Exhibit C: Vampire Authority. This one’s a bit more in the balance. The actual base is in a warehouse with a cool finger-scanner hidden in a fusebox, which is cool and slightly Invader Zim-y, but the innards look noteably bland and a lot like Bill’s basement from the Acting 101: You’re a Vampire Who Wants To Die In The Sun seminar from last year, which is an unpleasant flashback. The slightly limp interrogation scenes are really just padding to introduce not just another handful of characters (evaluation: all dead before season’s end) but also the Best, Dumbest, True Bloodest Thing. There’s a Vampire Bible. I just assumed using ‘vampire’ as a prefix to household objects was a short-cut to lulz, but I guess we’re done with that gag because there is absolutely a Vampire Bible in this show and it is going to be a big part of this year’s A-plotline.

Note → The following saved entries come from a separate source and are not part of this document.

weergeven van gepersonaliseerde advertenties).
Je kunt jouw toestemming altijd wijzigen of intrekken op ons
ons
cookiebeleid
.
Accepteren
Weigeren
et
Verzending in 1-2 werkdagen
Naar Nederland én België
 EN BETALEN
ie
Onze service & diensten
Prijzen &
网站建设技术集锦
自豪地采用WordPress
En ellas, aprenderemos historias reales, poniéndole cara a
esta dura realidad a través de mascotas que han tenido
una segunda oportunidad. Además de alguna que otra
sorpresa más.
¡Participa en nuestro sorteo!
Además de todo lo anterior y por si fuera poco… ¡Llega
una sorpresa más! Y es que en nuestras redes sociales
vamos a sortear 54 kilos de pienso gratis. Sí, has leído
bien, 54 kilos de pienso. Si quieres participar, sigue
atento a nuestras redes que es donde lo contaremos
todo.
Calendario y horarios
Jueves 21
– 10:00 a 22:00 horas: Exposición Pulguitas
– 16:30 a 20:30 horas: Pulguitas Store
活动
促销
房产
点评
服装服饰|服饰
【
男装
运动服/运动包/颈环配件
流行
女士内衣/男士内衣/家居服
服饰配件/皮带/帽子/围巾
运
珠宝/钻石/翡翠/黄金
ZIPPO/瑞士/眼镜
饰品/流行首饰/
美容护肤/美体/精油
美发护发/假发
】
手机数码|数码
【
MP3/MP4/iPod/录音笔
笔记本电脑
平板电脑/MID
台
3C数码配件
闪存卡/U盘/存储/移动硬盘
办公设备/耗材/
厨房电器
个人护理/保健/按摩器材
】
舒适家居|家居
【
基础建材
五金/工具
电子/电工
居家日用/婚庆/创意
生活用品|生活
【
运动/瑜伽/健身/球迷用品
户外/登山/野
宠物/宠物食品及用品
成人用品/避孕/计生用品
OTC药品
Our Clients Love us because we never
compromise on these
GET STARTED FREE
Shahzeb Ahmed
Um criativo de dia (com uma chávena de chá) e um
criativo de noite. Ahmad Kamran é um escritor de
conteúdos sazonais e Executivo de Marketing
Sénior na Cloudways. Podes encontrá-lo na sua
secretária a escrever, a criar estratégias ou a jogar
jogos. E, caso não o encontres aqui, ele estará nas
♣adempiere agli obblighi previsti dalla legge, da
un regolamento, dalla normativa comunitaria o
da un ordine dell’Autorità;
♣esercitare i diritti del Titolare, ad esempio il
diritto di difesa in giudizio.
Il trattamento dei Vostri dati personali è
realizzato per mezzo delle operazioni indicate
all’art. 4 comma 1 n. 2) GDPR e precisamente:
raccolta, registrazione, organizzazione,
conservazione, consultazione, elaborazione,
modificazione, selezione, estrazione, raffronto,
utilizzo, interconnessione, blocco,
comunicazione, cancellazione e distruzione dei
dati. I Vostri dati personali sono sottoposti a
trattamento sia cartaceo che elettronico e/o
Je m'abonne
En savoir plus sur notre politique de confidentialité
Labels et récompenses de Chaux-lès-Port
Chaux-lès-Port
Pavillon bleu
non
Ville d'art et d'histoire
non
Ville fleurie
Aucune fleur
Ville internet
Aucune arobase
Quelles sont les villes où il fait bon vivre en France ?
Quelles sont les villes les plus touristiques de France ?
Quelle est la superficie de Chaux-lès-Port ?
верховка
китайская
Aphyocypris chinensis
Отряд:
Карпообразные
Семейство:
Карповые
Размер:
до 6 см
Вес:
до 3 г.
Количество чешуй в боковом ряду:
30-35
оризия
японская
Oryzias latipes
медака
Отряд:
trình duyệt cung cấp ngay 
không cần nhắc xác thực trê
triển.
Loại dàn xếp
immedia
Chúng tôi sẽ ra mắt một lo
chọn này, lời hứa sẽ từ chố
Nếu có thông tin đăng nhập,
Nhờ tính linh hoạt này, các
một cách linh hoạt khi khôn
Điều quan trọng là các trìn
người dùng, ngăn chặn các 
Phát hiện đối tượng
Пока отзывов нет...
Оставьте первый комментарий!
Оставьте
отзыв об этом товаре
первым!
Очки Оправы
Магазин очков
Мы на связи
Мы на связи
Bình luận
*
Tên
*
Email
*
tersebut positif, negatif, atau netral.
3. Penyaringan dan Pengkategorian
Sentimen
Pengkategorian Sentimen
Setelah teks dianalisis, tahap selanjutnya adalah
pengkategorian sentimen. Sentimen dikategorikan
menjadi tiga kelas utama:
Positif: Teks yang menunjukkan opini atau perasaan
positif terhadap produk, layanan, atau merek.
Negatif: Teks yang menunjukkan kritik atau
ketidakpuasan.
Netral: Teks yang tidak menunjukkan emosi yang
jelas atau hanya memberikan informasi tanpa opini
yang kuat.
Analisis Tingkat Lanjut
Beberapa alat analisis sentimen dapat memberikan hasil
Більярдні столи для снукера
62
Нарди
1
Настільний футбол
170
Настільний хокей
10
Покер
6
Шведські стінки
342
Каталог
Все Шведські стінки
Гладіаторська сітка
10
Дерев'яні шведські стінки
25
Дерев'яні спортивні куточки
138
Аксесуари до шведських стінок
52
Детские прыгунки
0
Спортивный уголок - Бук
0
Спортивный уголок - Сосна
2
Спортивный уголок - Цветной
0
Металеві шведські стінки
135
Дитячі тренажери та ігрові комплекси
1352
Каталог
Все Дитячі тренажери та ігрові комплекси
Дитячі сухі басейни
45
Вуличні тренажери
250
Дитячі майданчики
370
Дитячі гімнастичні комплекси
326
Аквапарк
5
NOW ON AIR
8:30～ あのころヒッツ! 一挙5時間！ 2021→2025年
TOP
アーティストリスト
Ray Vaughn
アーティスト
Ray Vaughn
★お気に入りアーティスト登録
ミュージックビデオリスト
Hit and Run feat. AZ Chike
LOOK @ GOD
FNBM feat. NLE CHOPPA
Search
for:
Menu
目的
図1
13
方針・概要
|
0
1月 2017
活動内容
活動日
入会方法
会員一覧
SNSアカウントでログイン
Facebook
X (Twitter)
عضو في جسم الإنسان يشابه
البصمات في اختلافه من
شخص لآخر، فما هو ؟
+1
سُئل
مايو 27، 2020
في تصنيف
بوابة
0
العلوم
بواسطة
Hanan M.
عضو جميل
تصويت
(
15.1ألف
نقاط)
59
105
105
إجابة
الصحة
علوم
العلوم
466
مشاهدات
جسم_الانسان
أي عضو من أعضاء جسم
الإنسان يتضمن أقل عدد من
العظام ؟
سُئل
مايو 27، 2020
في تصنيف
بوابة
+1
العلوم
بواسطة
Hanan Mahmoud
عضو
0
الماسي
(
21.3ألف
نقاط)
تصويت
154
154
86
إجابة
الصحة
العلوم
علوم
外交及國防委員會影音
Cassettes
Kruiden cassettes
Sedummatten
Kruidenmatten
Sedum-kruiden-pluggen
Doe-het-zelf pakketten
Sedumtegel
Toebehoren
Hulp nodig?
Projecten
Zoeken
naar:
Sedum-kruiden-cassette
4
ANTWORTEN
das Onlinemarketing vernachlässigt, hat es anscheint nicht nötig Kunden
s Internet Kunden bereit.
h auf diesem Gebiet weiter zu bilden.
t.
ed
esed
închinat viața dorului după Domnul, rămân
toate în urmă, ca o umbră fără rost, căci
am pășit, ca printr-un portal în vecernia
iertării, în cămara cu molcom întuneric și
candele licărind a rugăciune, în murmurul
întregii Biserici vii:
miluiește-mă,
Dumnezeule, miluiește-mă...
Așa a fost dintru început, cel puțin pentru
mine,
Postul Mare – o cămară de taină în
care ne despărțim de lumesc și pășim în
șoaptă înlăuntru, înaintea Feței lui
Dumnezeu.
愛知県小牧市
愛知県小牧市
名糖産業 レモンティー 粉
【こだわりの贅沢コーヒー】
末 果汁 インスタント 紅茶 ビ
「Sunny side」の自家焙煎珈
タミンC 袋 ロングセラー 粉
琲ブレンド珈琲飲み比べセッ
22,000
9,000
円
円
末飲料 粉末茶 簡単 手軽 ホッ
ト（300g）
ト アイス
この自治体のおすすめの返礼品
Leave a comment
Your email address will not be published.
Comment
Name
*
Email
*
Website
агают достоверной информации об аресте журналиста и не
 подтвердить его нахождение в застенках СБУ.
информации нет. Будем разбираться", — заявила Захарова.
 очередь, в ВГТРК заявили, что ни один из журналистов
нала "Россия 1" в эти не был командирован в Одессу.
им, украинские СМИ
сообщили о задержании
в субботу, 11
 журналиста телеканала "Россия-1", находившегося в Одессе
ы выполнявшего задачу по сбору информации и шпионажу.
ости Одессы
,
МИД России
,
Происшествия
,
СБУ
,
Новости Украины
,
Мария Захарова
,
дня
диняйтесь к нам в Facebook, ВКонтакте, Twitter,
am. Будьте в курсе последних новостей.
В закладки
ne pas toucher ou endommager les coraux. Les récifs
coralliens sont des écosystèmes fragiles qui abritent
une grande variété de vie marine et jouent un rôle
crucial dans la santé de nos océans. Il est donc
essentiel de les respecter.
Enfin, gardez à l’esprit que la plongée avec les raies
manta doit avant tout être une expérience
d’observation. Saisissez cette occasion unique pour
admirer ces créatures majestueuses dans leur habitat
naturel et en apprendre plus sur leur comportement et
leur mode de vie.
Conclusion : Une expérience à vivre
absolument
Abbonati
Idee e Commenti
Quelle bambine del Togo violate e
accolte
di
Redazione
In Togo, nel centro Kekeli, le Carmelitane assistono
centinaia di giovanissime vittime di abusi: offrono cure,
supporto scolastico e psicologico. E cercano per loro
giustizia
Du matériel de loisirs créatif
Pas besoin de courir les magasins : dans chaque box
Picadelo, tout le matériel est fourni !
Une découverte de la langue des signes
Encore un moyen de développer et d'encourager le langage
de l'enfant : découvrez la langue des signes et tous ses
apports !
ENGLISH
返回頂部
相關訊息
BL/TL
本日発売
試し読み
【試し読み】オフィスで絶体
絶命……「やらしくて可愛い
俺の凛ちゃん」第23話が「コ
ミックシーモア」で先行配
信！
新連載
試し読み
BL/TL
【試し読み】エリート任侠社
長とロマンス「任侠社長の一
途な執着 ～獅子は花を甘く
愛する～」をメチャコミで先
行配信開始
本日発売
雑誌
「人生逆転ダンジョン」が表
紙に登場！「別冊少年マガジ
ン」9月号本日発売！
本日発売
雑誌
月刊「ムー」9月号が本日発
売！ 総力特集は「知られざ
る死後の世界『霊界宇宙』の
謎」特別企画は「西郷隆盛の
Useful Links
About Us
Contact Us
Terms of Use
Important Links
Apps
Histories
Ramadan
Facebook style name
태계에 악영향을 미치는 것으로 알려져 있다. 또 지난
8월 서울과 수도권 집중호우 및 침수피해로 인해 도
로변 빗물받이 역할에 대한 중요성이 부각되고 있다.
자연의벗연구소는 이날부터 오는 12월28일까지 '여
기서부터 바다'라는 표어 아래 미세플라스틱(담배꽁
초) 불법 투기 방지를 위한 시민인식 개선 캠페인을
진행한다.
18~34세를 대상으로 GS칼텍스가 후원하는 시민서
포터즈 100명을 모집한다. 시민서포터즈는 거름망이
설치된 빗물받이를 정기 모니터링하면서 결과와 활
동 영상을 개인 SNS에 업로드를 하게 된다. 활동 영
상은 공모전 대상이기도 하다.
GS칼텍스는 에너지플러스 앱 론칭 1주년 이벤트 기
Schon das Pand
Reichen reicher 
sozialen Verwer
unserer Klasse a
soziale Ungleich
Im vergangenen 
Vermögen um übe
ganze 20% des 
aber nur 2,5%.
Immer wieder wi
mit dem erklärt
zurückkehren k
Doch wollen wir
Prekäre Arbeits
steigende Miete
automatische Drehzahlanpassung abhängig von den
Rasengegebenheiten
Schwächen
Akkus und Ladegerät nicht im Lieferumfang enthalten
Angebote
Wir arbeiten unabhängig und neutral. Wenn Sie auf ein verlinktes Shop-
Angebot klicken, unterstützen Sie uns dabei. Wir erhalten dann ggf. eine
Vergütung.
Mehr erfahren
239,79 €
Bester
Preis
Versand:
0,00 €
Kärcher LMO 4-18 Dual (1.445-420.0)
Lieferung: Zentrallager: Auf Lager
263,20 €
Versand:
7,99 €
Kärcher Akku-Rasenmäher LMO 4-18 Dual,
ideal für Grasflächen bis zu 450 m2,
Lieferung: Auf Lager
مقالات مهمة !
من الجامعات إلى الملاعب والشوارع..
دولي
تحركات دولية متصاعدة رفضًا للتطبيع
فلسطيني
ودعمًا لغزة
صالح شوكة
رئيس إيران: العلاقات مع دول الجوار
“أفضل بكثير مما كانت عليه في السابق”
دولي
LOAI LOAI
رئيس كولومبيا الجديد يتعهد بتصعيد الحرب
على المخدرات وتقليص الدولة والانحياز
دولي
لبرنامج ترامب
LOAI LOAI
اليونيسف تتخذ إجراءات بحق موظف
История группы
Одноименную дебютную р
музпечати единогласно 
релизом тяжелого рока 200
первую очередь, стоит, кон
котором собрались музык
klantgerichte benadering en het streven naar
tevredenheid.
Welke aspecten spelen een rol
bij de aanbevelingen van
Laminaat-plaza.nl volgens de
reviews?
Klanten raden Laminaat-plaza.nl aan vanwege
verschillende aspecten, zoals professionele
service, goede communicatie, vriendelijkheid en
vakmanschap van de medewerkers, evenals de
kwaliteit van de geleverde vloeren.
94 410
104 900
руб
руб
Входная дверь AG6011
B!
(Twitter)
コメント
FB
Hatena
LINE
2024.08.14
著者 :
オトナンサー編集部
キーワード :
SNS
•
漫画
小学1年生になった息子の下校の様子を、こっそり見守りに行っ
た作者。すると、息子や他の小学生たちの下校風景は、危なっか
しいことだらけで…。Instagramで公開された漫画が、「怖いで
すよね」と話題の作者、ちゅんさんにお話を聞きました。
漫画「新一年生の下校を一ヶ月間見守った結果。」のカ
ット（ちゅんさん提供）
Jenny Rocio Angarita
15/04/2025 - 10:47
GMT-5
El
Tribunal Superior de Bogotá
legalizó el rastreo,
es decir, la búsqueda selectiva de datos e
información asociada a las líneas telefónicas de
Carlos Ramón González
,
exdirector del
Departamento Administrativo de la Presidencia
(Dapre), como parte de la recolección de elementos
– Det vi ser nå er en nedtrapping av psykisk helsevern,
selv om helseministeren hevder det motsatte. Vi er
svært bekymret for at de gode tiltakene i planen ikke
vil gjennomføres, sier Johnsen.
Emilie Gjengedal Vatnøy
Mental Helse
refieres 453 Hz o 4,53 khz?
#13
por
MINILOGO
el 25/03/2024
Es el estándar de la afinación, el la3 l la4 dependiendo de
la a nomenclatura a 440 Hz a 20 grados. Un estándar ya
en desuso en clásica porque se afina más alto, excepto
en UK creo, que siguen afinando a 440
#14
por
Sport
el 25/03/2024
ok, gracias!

The basic tenet of the Vampire Bible (eesh), as propounded by the fundamentalist sanguinistas (oy vey) is that God was a vampire and created Lilith as a mother/father figure in his own image to feed on the first humans, Adam and Eve; thus fraternising with non-vampires and treating them as equals is heresy. This was what Alan Ball was referring to when he talked about the Rick Santorum storyline in this year’s show, about what America would be like under a theocracy, with Russell Edgington as the leader of the fundies. Expect this to be covered with TB‘s trademark delicate touch, but it’s at least an ostensibly provocative take on exclusionary religion.

Moreover, Christopher Meloni is the dude in charge of the Authority (which turn out to be a pretty standard bunch of character vampires, complete with Drew Barrymore-esque thousand-year-old child) and is a glorious ham. But it works. Eric and Bill handwave over their actions at the end of season 3 and offer themselves as live bait to recapture the escaped Edgington. It doesn’t even feel like they’re trying to hide that as a plot hole. He has returned by sheer force of fanlove and the recognition that he was the best part of that series by a country mile. Added bonus: Terrible Nora is taken away presumably to be tortured! May we never speak of her again.

Exhibit D: Wolf baby in pyjamas.

Exhibit A in the case for the prosecution: I totally called it. Tara runs around like a moron for a bit, then sure enough tells them she’ll never forgive them and scurries off into the night and hopefully to a very short and uninvolved plotline.

Exhibit B: Terry’s storyline looks crappy and POLITICAL and like it’s going to undo the stuff we learned to love about him in the past four years.

So not a whole lot of plot movement, but the Authority bits and definitely the Pamline look like they have a bit of freshness about them. And at the very least it did clear up what Russell Edgington was doing since his escape: murdering municipal employees and hoping we don’t think too hard about exactly how strong he currently is. True Blood!